SACRAMENTO, Calif. (AP) — California's first black U.S. senator said Thursday that better training is needed to help police officers recognize biases in response to last month's shooting of Stephon Clark, a 22-year-old unarmed black man shot by Sacramento police.
"There is no question that that was a life that should not have been lost," Kamala Harris said at a town hall meeting in Sacramento. "That is a life that should not have been ended."
Harris spoke to a mostly supportive audience of several hundred people nearly three weeks after two officers chased Clark, who was suspected of breaking into cars, into his grandparents' darkened backyard and opened fire. The officers thought he was carrying a gun but later found he was holding a cellphone.
The shooting touched off tense protests in California's capital as demonstrators demanded the officers be indicted.
Clark's grandmother, who was in the audience, was given a standing ovation.
"My heart breaks for what has happened," Harris said.
Harris, who has an Indian mother and Jamaican father, was California's first attorney general who wasn't a white man and has been mentioned as a potential candidate for president in 2020.
Officers must be trained to recognize how their unconscious biases influence decisions about how to enforce the law and the appropriate level of force to use, she said. Everyone carries bias, she said, "but when your bias is coupled with the fact that you carry a gun, it is something that has to be a priority for all of us."
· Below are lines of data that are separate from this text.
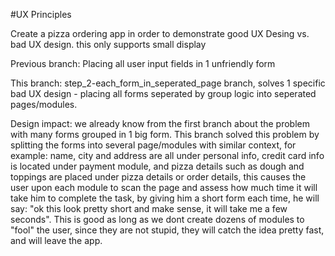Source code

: #UX Principles

Create a pizza ordering app in order to demonstrate good UX Desing vs. bad UX design.
this only supports small display

Previous branch: Placing all user input fields in 1 unfriendly form

This branch: step_2-each_form_in_seperated_page branch, solves 1 specific bad UX design - placing all forms seperated by group logic into seperated pages/modules.

Design impact: we already know from the first branch about the problem with many forms grouped in 1 big form. This branch solved this problem by splitting the forms into several page/modules with similar context, for example: name, city and address are all under personal info, credit card info is located under payment module, and pizza details such as dough and toppings are placed under pizza details or order details, this causes the user upon each module to scan the page and assess how much time it will take him to complete the task, by giving him a short form each time, he will say: "ok this look pretty short and make sense, it will take me a few seconds". This is good as long as we dont create dozens of modules to "fool" the user, since they are not stupid, they will catch the idea pretty fast, and will leave the app.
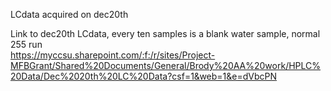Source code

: LCdata acquired on dec20th

Link to dec20th LCdata, every ten samples is a blank water sample, normal 255 run  
https://myccsu.sharepoint.com/:f:/r/sites/Project-MFBGrant/Shared%20Documents/General/Brody%20AA%20work/HPLC%20Data/Dec%2020th%20LC%20Data?csf=1&web=1&e=dVbcPN
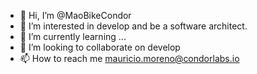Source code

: - 👋 Hi, I’m @MaoBikeCondor
- 👀 I’m interested in develop and be a software architect.
- 🌱 I’m currently learning ...
- 💞️ I’m looking to collaborate on develop
- 📫 How to reach me mauricio.moreno@condorlabs.io

<!---
MaoBikeCondor/MaoBikeCondor is a ✨ special ✨ repository because its `README.md` (this file) appears on your GitHub profile.
You can click the Preview link to take a look at your changes.
--->
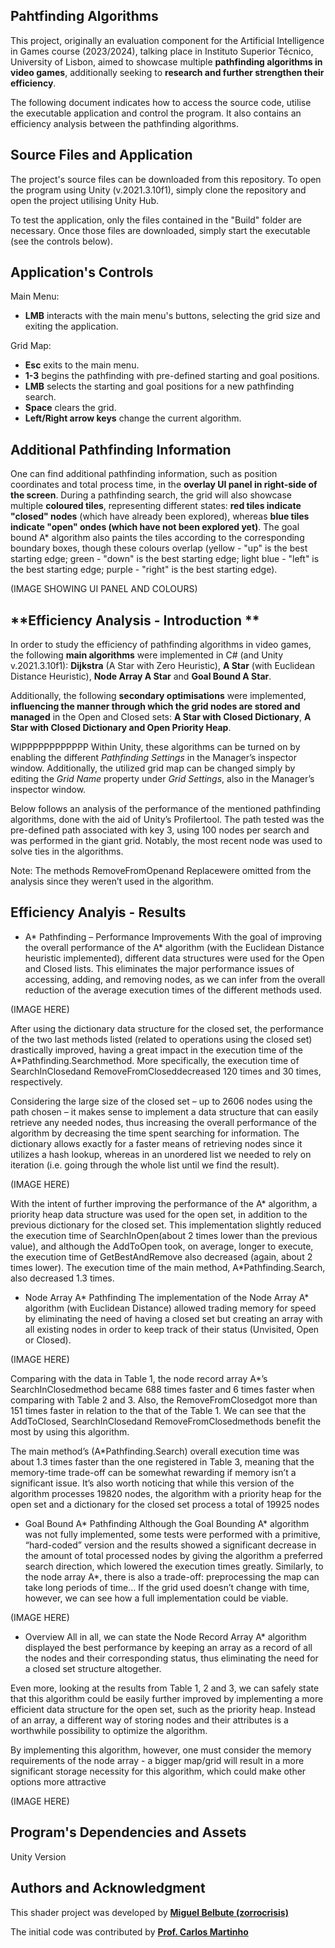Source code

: ## **Pahtfinding Algorithms**
This project, originally an evaluation component for the Artificial Intelligence in Games course (2023/2024), talking place in Instituto Superior Técnico, University of Lisbon, aimed to showcase multiple **pathfinding algorithms in video games**, additionally seeking to **research and further strengthen their efficiency**. 

The following document indicates how to access the source code, utilise the executable application and control the program. It also contains an efficiency analysis between the pathfinding algorithms. 

## **Source Files and Application**
The project's source files can be downloaded from this repository. To open the program using Unity (v.2021.3.10f1), simply clone the repository and open the project utilising Unity Hub.

To test the application, only the files contained in the "Build" folder are necessary. Once those files are downloaded, simply start the executable (see the controls below).

## **Application's Controls**

Main Menu:
- **LMB** interacts with the main menu's buttons, selecting the grid size and exiting the application.

Grid Map:
- **Esc** exits to the main menu.
- **1-3** begins the pathfinding with pre-defined starting and goal positions.
- **LMB** selects the starting and goal positions for a new pathfinding search.
- **Space** clears the grid.
- **Left/Right arrow keys** change the current algorithm.

## **Additional Pathfinding Information**
One can find additional pathfinding information, such as position coordinates and total process time, in the **overlay UI panel in right-side of the screen**. During a pathfinding search, the grid will also showcase multiple **coloured tiles**, representing different states: **red tiles indicate "closed" nodes** (which have already been explored), whereas **blue tiles indicate "open" ondes (which have not been explored yet)**. The goal bound A* algorithm also paints the tiles according to the corresponding boundary boxes, though these colours overlap (yellow - "up" is the best starting edge; green - "down" is the best starting edge; light blue - "left" is the best starting edge; purple - "right" is the best starting edge).

(IMAGE SHOWING UI PANEL AND COLOURS)

## **Efficiency Analysis - Introduction **
In order to study the efficiency of pathfinding algorithms in video games, the following **main algorithms** were implemented in C# (and Unity v.2021.3.10f1): **Dijkstra** (A Star with Zero Heuristic), **A Star** (with Euclidean Distance Heuristic), **Node Array A Star** and **Goal Bound A Star**.

Additionally, the following **secondary optimisations** were implemented, **influencing the manner through which the grid nodes are stored and managed** in the Open and Closed sets: **A Star with Closed Dictionary**, **A Star with Closed Dictionary and Open Priority Heap**.


WIPPPPPPPPPPPP
Within Unity, these algorithms can be turned on by enabling the different *Pathfinding Settings* in the Manager’s inspector window. Additionally, the utilized grid map can be changed simply by editing the *Grid Name* property under *Grid Settings*, also in the Manager’s inspector window.

Below follows an analysis of the performance of the mentioned pathfinding algorithms, done with the aid
of Unity’s Profilertool. The path tested was the pre-defined path associated with key 3, using 100 nodes
per search and was performed in the giant grid. Notably, the most recent node was used to solve ties in
the algorithms.

Note: The methods RemoveFromOpenand Replacewere omitted from the analysis since they weren’t used in the algorithm.

## **Efficiency Analyis - Results**

- A* Pathfinding – Performance Improvements
With the goal of improving the overall performance of the A* algorithm (with the Euclidean Distance heuristic implemented), different data structures were used for the Open and Closed lists. This eliminates the major performance issues of accessing, adding, and removing nodes, as we can infer from the overall reduction of the average execution times of the different methods used.

(IMAGE HERE)

After using the dictionary data structure for the closed set, the performance of the two last methods listed (related to operations using the closed set) drastically improved, having a great impact in the execution time of the A*Pathfinding.Searchmethod. More specifically, the execution time of SearchInClosedand RemoveFromCloseddecreased 120 times and 30 times, respectively.

Considering the large size of the closed set – up to 2606 nodes using the path chosen – it makes sense to implement a data structure that can easily retrieve any needed nodes, thus increasing the overall performance of the algorithm by decreasing the time spent searching for information. The dictionary allows exactly for a faster means of retrieving nodes since it utilizes a hash lookup, whereas in an unordered list we needed to rely on iteration (i.e. going through the whole list until we find the result).

(IMAGE HERE)

With the intent of further improving the performance of the A* algorithm, a priority heap data structure was used for the open set, in addition to the previous dictionary for the closed set. This implementation slightly reduced the execution time of SearchInOpen(about 2 times lower than the previous value), and although the AddToOpen took, on average, longer to execute, the execution time of GetBestAndRemove also decreased (again, about 2 times lower). The execution time of the main method, A*Pathfinding.Search, also decreased 1.3 times.

- Node Array A* Pathfinding
The implementation of the Node Array A* algorithm (with Euclidean Distance) allowed trading memory for speed by eliminating the need of having a closed set but creating an array with all existing nodes in order to keep track of their status (Unvisited, Open or Closed).

(IMAGE HERE)

Comparing with the data in Table 1, the node record array A*’s SearchInClosedmethod became 688 times faster and 6 times faster when comparing with Table 2 and 3. Also, the RemoveFromClosedgot more than 151 times faster in relation to the that of the Table 1. We can see that the AddToClosed, SearchInClosedand RemoveFromClosedmethods benefit the most by using this algorithm.

The main method’s (A*Pathfinding.Search) overall execution time was about 1.3 times faster than the one registered in Table 3, meaning that the memory-time trade-off can be somewhat rewarding if memory isn’t a significant issue. It’s also worth noticing that while this version of the algorithm processes 19820 nodes, the algorithm with a priority heap for the open set and a dictionary for the closed set process a total of 19925 nodes

- Goal Bound A* Pathfinding
Although the Goal Bounding A* algorithm was not fully implemented, some tests were performed with a primitive, “hard-coded” version and the results showed a significant decrease in the amount of total processed nodes by giving the algorithm a preferred search direction, which lowered the execution times greatly. Similarly, to the node array A*, there is also a trade-off: preprocessing the map can take long periods of time... If the grid used doesn’t change with time, however, we can see how a full implementation could be viable.

(IMAGE HERE)

- Overview
All in all, we can state the Node Record Array A* algorithm displayed the best performance by keeping an array as a record of all the nodes and their corresponding status, thus eliminating the need for a closed set structure altogether.

Even more, looking at the results from Table 1, 2 and 3, we can safely state that this algorithm could be easily further improved by implementing a more efficient data structure for the open set, such as the priority heap. Instead of an array, a different way of storing nodes and their attributes is a worthwhile possibility to optimize the algorithm.

By implementing this algorithm, however, one must consider the memory requirements of the node array - a bigger map/grid will result in a more significant storage necessity for this algorithm, which could make other options more attractive

(IMAGE HERE)

## **Program's Dependencies and Assets**
Unity Version

## **Authors and Acknowledgment**

This shader project was developed by **[Miguel Belbute (zorrocrisis)](https://github.com/zorrocrisis)**

The initial code was contributed by **[Prof. Carlos Martinho](https://fenix.tecnico.ulisboa.pt/homepage/ist14181)**


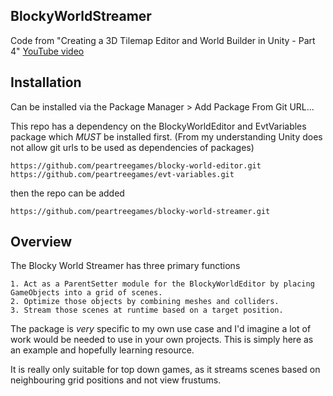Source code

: ## BlockyWorldStreamer
Code from "Creating a 3D Tilemap Editor and World Builder in Unity - Part 4" [YouTube video](https://youtu.be/ZxWkhdcHD-4)

## Installation
Can be installed via the Package Manager > Add Package From Git URL...

This repo has a dependency on the BlockyWorldEditor and EvtVariables package which *MUST* be installed first. (From my understanding Unity does not allow git urls to be used as dependencies of packages)

`https://github.com/peartreegames/blocky-world-editor.git`
`https://github.com/peartreegames/evt-variables.git`

then the repo can be added

`https://github.com/peartreegames/blocky-world-streamer.git`

## Overview

The Blocky World Streamer has three primary functions

    1. Act as a ParentSetter module for the BlockyWorldEditor by placing GameObjects into a grid of scenes.
    2. Optimize those objects by combining meshes and colliders.
    3. Stream those scenes at runtime based on a target position.

The package is *very* specific to my own use case and I'd imagine a lot of work would be needed to use in your own projects. This is simply here as an example and hopefully learning resource.

It is really only suitable for top down games, as it streams scenes based on neighbouring grid positions and not view frustums.
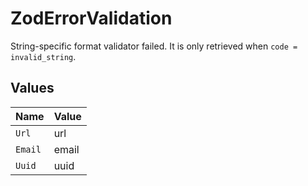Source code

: # ZodErrorValidation

String-specific format validator failed. It is only retrieved when `code = invalid_string`.


## Values

| Name    | Value   |
| ------- | ------- |
| `Url`   | url     |
| `Email` | email   |
| `Uuid`  | uuid    |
Following high-profile police shootings of unarmed civilians around the country, the former attorney general ordered her agency to review its own training on bias and use of force, and she created a statewide program that she said has now trained 2,000 officers to avoid having their biases influence their ability the use the appropriate level of force.
But she also resisted calls to lead independent investigations of questionable police shootings, saying local district attorneys can be trusted to fairly investigate.
Harris declined to comment on proposals in the state Legislature to change policies on the use of force by police. One would make California the first state to significantly restrict when officers can open fire, changing the standard from using "reasonable force" to "necessary force."
"I'm looking forward to seeing the language," Harris said. "I think they're very interesting (proposals). Certainly there's work to be done."